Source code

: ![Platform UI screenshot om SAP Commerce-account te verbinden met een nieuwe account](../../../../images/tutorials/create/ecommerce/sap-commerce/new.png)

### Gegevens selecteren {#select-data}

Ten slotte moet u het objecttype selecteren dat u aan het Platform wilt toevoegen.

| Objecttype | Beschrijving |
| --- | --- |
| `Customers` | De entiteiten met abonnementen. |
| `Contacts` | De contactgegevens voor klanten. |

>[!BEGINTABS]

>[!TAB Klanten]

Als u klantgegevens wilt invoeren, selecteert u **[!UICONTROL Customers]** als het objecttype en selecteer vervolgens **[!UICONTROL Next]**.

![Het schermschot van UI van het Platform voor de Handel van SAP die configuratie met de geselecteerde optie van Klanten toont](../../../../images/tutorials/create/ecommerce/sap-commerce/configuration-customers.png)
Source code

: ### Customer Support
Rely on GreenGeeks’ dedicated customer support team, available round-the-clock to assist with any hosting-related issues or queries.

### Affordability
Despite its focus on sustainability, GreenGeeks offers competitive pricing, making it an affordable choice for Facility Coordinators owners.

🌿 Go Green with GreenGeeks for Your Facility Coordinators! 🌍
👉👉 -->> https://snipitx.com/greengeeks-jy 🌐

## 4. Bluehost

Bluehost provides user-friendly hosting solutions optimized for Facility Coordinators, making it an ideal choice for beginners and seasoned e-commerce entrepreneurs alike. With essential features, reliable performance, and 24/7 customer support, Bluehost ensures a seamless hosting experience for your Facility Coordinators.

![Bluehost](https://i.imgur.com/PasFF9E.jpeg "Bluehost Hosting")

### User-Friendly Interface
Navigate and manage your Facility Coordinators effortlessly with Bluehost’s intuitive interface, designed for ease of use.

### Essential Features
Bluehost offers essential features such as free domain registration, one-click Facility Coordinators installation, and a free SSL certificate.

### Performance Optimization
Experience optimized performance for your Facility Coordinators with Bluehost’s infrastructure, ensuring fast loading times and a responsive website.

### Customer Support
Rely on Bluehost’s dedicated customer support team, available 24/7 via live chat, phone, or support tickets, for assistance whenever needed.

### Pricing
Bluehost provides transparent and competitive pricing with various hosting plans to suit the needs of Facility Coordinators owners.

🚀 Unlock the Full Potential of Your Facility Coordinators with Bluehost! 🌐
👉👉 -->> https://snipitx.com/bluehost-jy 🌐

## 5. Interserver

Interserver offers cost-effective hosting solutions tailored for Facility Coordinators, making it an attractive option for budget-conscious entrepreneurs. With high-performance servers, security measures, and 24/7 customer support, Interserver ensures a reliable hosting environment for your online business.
#####
**Prompt**
Please set down the whole listing above without altering a single line.

**Task solution**
Source code

: ![Platform UI screenshot om SAP Commerce-account te verbinden met een nieuwe account](../../../../images/tutorials/create/ecommerce/sap-commerce/new.png)

### Gegevens selecteren {#select-data}

Ten slotte moet u het objecttype selecteren dat u aan het Platform wilt toevoegen.

| Objecttype | Beschrijving |
| --- | --- |
| `Customers` | De entiteiten met abonnementen. |
| `Contacts` | De contactgegevens voor klanten. |

>[!BEGINTABS]

>[!TAB Klanten]

Als u klantgegevens wilt invoeren, selecteert u **[!UICONTROL Customers]** als het objecttype en selecteer vervolgens **[!UICONTROL Next]**.

![Het schermschot van UI van het Platform voor de Handel van SAP die configuratie met de geselecteerde optie van Klanten toont](../../../../images/tutorials/create/ecommerce/sap-commerce/configuration-customers.png)
Source code

: ### Customer Support
Rely on GreenGeeks’ dedicated customer support team, available round-the-clock to assist with any hosting-related issues or queries.

### Affordability
Despite its focus on sustainability, GreenGeeks offers competitive pricing, making it an affordable choice for Facility Coordinators owners.

🌿 Go Green with GreenGeeks for Your Facility Coordinators! 🌍
👉👉 -->> https://snipitx.com/greengeeks-jy 🌐

## 4. Bluehost

Bluehost provides user-friendly hosting solutions optimized for Facility Coordinators, making it an ideal choice for beginners and seasoned e-commerce entrepreneurs alike. With essential features, reliable performance, and 24/7 customer support, Bluehost ensures a seamless hosting experience for your Facility Coordinators.

![Bluehost](https://i.imgur.com/PasFF9E.jpeg "Bluehost Hosting")

### User-Friendly Interface
Navigate and manage your Facility Coordinators effortlessly with Bluehost’s intuitive interface, designed for ease of use.

### Essential Features
Bluehost offers essential features such as free domain registration, one-click Facility Coordinators installation, and a free SSL certificate.

### Performance Optimization
Experience optimized performance for your Facility Coordinators with Bluehost’s infrastructure, ensuring fast loading times and a responsive website.

### Customer Support
Rely on Bluehost’s dedicated customer support team, available 24/7 via live chat, phone, or support tickets, for assistance whenever needed.

### Pricing
Bluehost provides transparent and competitive pricing with various hosting plans to suit the needs of Facility Coordinators owners.

🚀 Unlock the Full Potential of Your Facility Coordinators with Bluehost! 🌐
👉👉 -->> https://snipitx.com/bluehost-jy 🌐

## 5. Interserver

Interserver offers cost-effective hosting solutions tailored for Facility Coordinators, making it an attractive option for budget-conscious entrepreneurs. With high-performance servers, security measures, and 24/7 customer support, Interserver ensures a reliable hosting environment for your online business.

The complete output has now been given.